Imagine getting angrier over a word than a rape. This will go down in history as the week when there was more digital fury over one man’s criticism of mass immigration than there was over the dire impact those untrammelled flows of people are having on Britain’s women and girls.
Millions of decent Brits are worried about our broken borders. And some might express themselves in an un-PC way
The conviction of an Afghan illegal migrant for the rape of a 12-year-old girl in Nuneaton barely seemed to trouble the conscience of the virtuous of our chattering classes. But Sir Jim Ratcliffe’s lamenting of our broken borders? Worse, his use of the word ‘colonisation’ in relation to migrants? That pricked their hollow souls. That got them tweeting. From Whitehall to White City, the wail went up: ‘Something must be done about this awful man.’
The horror in Nuneaton involved 23-year-old small-boat criminal Ahmad Mulakhil taking a girl into a cul-de-sac last July and carrying out ‘extremely horrific sexual offences’. His conviction this week confirmed what working-class women up and down the country have been saying for more than a year now: that Britain’s porous borders pose a grave threat to women and girls, especially in the poorer parts of the UK where these men from afar tend to be placed, at taxpayers’ expense.
Yet within a poxy 48 hours the debate had shifted from dangerous men to supposedly dangerous words. From the real-world atrocities that spring from government ineptitude to the outrage of a rich bloke criticising that government ineptitude. The opinion-forming set was back in its comfort zone: ignoring the plight of working-class women and instead wagging a collective finger at a blunt billionaire.
Sir Jim’s offence was to say the word ‘colonised’. Britain has been ‘colonised by immigrants, said the petrochemicals boss and Man Utd co-owner in an interview with Sky News. Cue much clutching of pearls. From Keir Starmer down, they raged against his speechcrime. They charged him with using language that echoes the far right.

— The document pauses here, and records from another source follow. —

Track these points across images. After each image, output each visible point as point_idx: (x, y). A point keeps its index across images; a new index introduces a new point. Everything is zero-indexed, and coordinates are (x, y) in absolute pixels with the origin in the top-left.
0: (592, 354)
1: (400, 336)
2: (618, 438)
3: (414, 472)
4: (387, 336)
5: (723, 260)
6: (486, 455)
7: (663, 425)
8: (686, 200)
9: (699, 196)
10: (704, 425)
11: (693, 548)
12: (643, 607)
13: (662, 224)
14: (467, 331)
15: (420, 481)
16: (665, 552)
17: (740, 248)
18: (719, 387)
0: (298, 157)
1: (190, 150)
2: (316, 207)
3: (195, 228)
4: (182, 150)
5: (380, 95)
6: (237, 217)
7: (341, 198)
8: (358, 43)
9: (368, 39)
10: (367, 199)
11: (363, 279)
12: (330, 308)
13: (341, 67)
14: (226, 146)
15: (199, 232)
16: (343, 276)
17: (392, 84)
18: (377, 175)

BBC News started a rolling live news feed, as if Sir Jim’s remarks were akin to a natural disaster or a war. Rachel Reeves said his comments were ‘disgusting’ and ‘unacceptable’. Sir Keir even demanded that Sir Jim recant and apologise for his sinful utterance. I’m sorry, what century is this? In what more moral universe is it acceptable for a PM to so publicly rebuke a British citizen simply for saying something he disapproves of?
Sir Jim eventually bowed to the bourgeois mob. He says he is ‘sorry my choice of language has offended some people’. No. 10 is gloating. ‘The Prime Minister asked for an apology, and one’s been issued’, said a spokesman with spectacular haughtiness.

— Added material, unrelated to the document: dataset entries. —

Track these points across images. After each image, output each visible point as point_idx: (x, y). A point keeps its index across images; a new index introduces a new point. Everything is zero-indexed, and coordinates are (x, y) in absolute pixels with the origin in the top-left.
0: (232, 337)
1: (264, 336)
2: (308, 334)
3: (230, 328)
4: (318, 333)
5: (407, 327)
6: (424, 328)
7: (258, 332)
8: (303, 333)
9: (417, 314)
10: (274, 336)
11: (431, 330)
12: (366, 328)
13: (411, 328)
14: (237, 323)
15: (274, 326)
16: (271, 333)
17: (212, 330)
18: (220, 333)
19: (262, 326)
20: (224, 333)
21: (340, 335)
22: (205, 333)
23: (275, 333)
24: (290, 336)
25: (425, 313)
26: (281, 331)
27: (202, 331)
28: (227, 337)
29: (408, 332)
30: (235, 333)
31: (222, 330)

Am I going mad or is No. 10’s brutish extraction of an apology from a supposedly misspeaking Briton by far the most shocking part of this story? Would I use the word ‘colonisation’ about immigration? No. But so what? Britons are either free to express themselves as they see fit or they are not. And the Starmer-led shaming of Sir Jim, the government’s heavy-handed demand that a man publicly retract his deeply-held beliefs, suggests we are not.
The taming of Sir Jim is as pure an act of cancel culture as we have seen in some time. Only in this instance it wasn’t wild-eyed, blue-haired students hollering for a public figure to withdraw his words that so wounded their brittle self-esteem. It was the government, aided and abetted by the public broadcaster, and of course by every tweeting tosspot who loves nothing more than the cheap thrill of being part of a dissident-gagging mob.
For that’s what this was: a savage clampdown on dissenting speech. The government and the digital enforcers of its censorious writ can doll it up as ‘opposing hate speech’ as much as they like. But we’re not fools. We know they went for Sir Jim to make an example of him. To let the rest of us know that the use of fruity or impudent language in relation to immigration will be severely punished. If even one of the richest Brits can be made to genuflect to correct-think by No. 10 and its media minions, imagine what could be done to you, pleb — that’s the speech-chilling undertone of the public dunking of Ratcliffe.
The fact is, millions of decent Brits are worried about our broken borders. And some might express themselves in an un-PC way. They might say ‘swarm’, ‘invasion’, even ‘colonisation’. And guess what? That’s their implacable right in a free society. How about listening to their concerns rather than having a fit of the vapours over the words with which they express them?
The gall of the government is extraordinary. It fails to protect the nation’s borders and then punishes those who point this out. It endangers women and girls and then has the nerve to say ‘Watch your language’ to anyone who speaks too colourfully about this increasingly lethal situation. Now that, Rachel Reeves, is disgusting and unacceptable.